Work instructions: Among the entries that follow, locate the line with "left back paw: (355, 536)" and the line with "root of tail: (237, 162)". Output those lines and all lines in between, exactly, minus the pictures.

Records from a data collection
%%

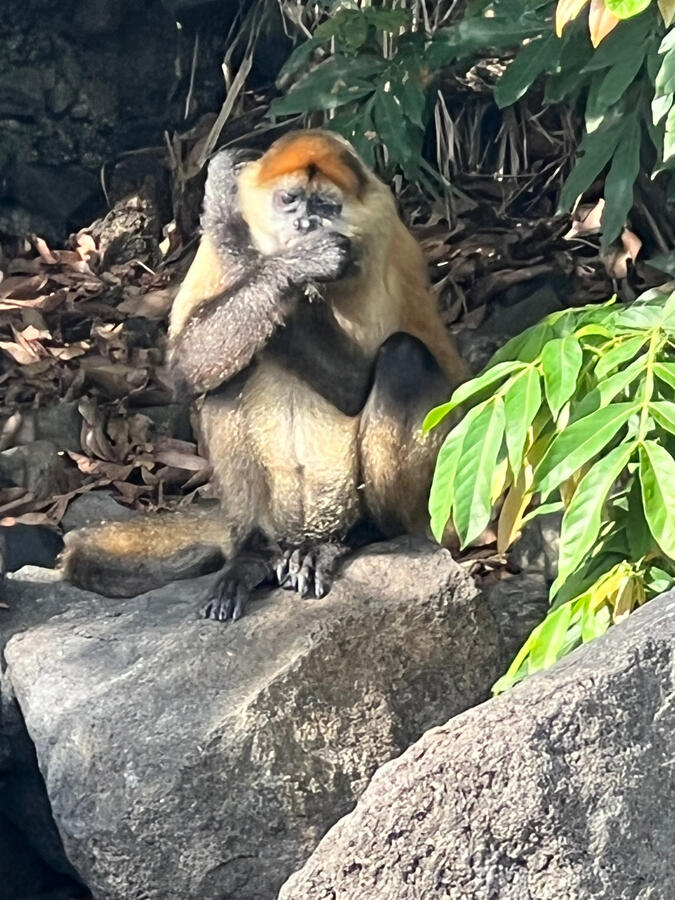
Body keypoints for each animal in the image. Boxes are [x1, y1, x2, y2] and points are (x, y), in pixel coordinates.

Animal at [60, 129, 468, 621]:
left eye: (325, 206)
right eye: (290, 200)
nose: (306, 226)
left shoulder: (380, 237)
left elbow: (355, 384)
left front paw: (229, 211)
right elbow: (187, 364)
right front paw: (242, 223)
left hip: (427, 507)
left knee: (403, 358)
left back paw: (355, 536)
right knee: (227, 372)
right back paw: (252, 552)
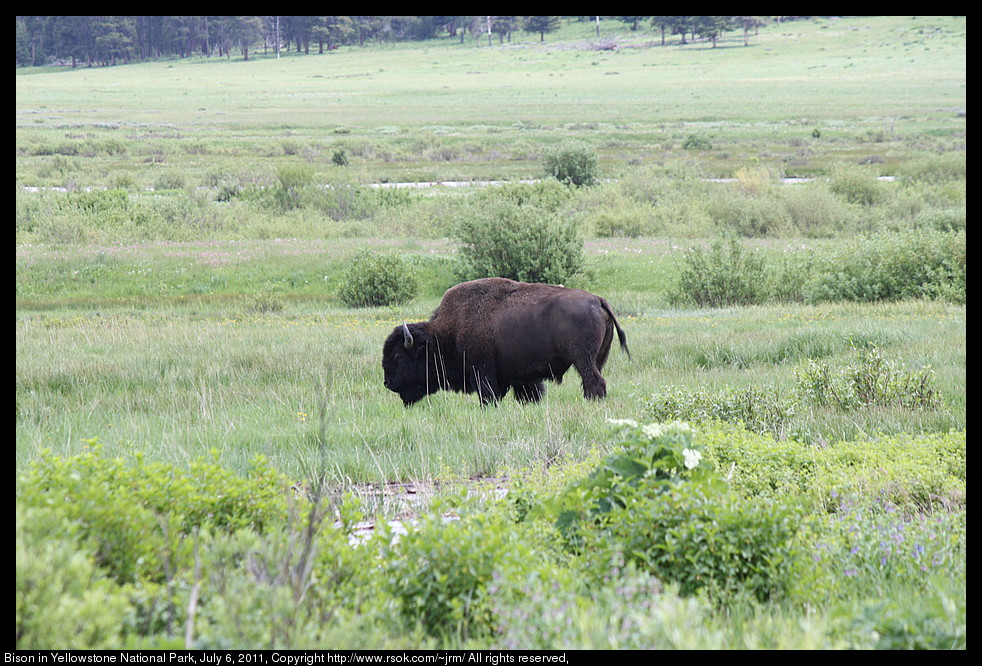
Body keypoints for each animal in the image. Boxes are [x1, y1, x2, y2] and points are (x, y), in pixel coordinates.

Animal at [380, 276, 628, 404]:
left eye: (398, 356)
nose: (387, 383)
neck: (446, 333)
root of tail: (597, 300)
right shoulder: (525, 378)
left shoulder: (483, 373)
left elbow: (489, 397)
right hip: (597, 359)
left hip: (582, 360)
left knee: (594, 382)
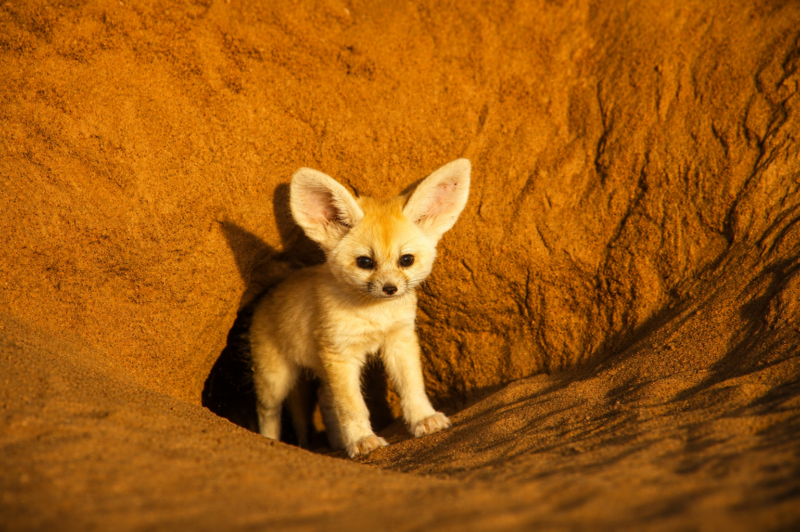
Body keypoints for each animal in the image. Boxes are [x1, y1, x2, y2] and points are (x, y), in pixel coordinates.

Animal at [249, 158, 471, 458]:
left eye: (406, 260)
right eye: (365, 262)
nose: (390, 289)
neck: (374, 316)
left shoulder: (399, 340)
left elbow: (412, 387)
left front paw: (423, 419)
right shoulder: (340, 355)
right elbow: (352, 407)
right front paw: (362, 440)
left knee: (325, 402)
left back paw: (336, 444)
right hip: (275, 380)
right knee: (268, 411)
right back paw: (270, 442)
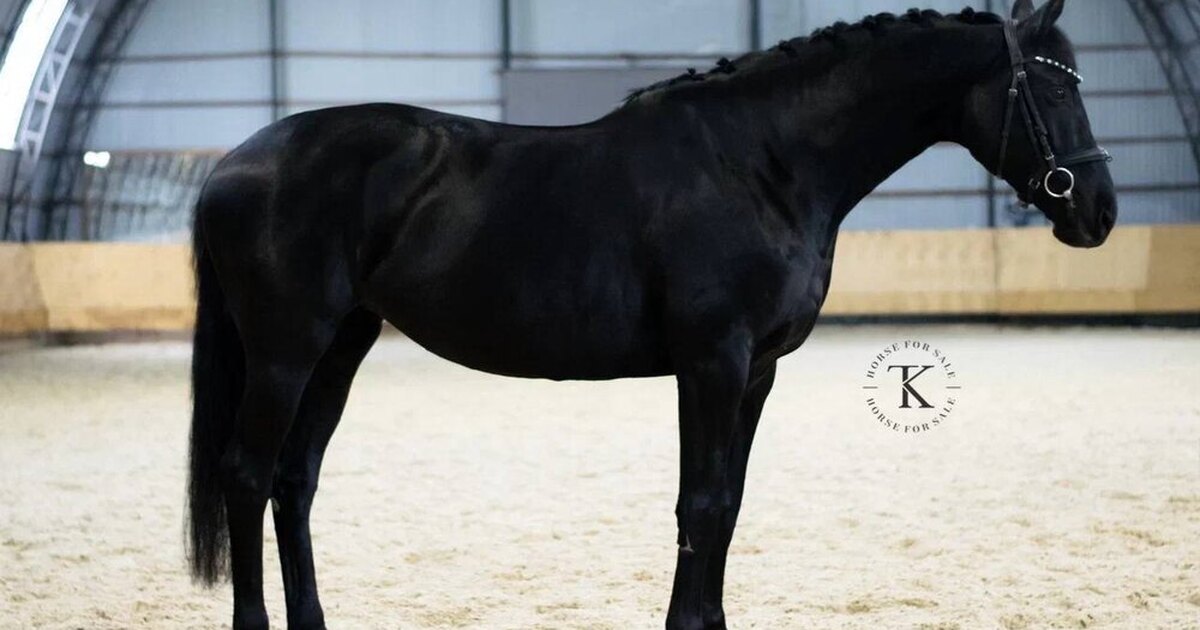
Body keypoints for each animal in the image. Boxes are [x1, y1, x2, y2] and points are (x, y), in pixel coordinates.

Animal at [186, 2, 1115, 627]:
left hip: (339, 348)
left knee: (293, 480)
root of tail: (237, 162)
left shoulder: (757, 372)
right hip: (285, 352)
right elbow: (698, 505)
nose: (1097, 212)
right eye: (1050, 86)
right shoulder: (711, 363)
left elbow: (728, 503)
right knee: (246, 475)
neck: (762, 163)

%%
%%

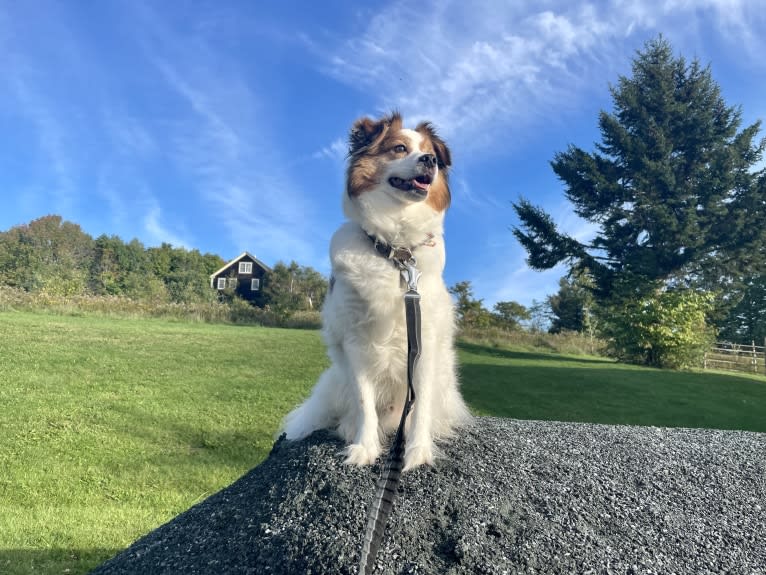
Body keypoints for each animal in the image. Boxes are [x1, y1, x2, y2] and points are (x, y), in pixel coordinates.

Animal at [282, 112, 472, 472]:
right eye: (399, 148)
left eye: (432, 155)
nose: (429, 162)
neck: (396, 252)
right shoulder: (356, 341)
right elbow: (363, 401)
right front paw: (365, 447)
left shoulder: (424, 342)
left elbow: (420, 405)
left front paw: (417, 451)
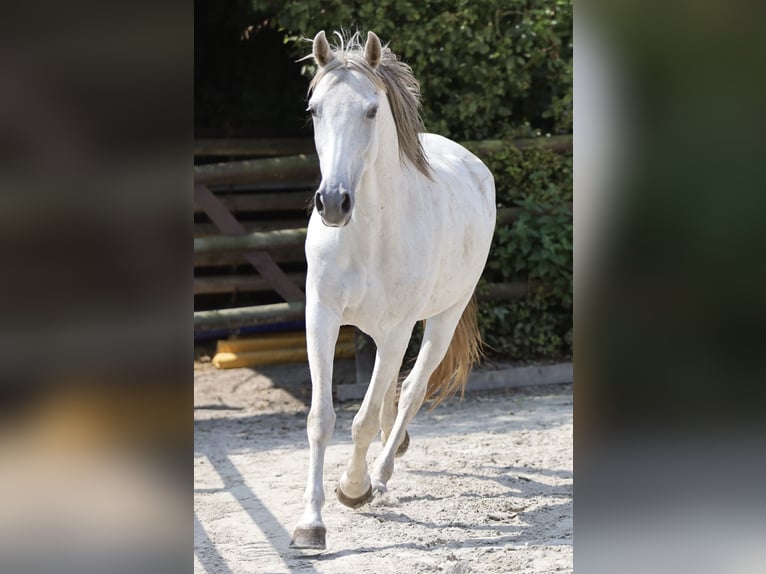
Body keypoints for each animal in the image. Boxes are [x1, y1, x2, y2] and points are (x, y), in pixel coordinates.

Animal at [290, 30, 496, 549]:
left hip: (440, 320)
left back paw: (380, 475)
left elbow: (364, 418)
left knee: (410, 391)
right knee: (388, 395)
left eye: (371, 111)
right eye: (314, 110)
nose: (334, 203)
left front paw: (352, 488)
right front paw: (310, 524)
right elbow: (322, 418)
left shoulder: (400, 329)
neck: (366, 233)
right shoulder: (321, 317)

%%

Problem solution:
left back paw: (355, 536)
right knee: (227, 372)
right back paw: (252, 552)
Body keypoints for each animal in the image. Boxes are [x1, y1, x2, y2] and points are (x, y), in pixel coordinates.

Animal at [380, 276, 628, 404]:
left eye: (398, 356)
nose: (387, 383)
neck: (446, 333)
root of tail: (597, 300)
right shoulder: (525, 378)
left shoulder: (483, 373)
left elbow: (489, 397)
right hip: (597, 359)
left hip: (582, 360)
left knee: (594, 382)
Body keypoints for each animal in the image. Boxes are [x1, y1, x2, y2] and points are (x, y), in pixel coordinates.

Animal at [249, 158, 471, 458]:
left eye: (406, 260)
right eye: (365, 262)
nose: (390, 289)
neck: (374, 316)
left shoulder: (399, 340)
left elbow: (412, 387)
left front paw: (423, 419)
right shoulder: (340, 355)
right elbow: (352, 407)
right front paw: (362, 440)
left knee: (325, 402)
left back paw: (336, 444)
right hip: (275, 380)
right knee: (268, 411)
right back paw: (270, 442)
Body keypoints for each animal in the image. Boxes are [x1, y1, x2, y2] and points are (x, y), in pixel coordinates.

Animal at [186, 2, 1115, 627]:
left hip: (339, 348)
left knee: (293, 480)
root of tail: (237, 162)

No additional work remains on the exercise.